Retype the lines from the one containing "天板エッジにスクエア上のモールディングカット、シャープでクラ" through the end of the records, inclusive, keeping every character as it stands.

Extracted data entries

****************

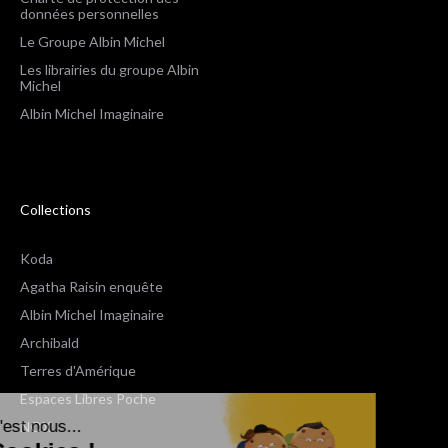
données personnelles
Le Groupe Albin Michel
Les librairies du groupe Albin
Michel
Albin Michel Imaginaire
Collections
Koda
Agatha Raisin enquête
Albin Michel Imaginaire
Archibald
Terres d'Amérique
Espaces Libres Poche
Salut c'est nous...
NOX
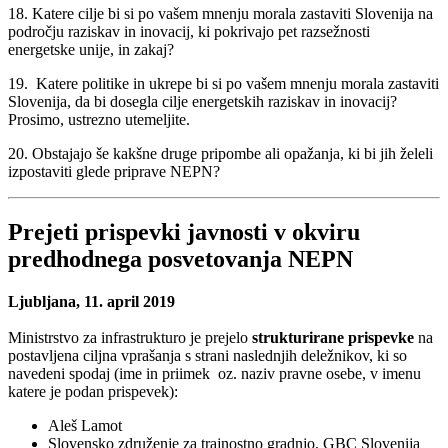
18. Katere cilje bi si po vašem mnenju morala zastaviti Slovenija na
področju raziskav in inovacij, ki pokrivajo pet razsežnosti
energetske unije, in zakaj?
19. Katere politike in ukrepe bi si po vašem mnenju morala zastaviti
Slovenija, da bi dosegla cilje energetskih raziskav in inovacij?
Prosimo, ustrezno utemeljite.
20. Obstajajo še kakšne druge pripombe ali opažanja, ki bi jih želeli
izpostaviti glede priprave NEPN?
Prejeti prispevki javnosti v okviru
predhodnega posvetovanja NEPN
Ljubljana, 11. april 2019
Ministrstvo za infrastrukturo je prejelo
strukturirane prispevke
na
postavljena ciljna vprašanja s strani naslednjih deležnikov, ki so
navedeni spodaj (ime in priimek oz. naziv pravne osebe, v imenu
katere je podan prispevek):
Aleš Lamot
Slovensko združenje za trajnostno gradnjo, GBC Slovenija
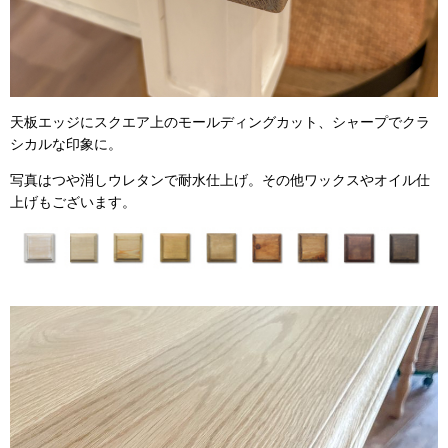
天板エッジにスクエア上のモールディングカット、シャープでクラ
シカルな印象に。
写真はつや消しウレタンで耐水仕上げ。その他ワックスやオイル仕
上げもございます。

****************

SOLUTION FOR THIS TASK
天板エッジにスクエア上のモールディングカット、シャープでクラ
シカルな印象に。
写真はつや消しウレタンで耐水仕上げ。その他ワックスやオイル仕
上げもございます。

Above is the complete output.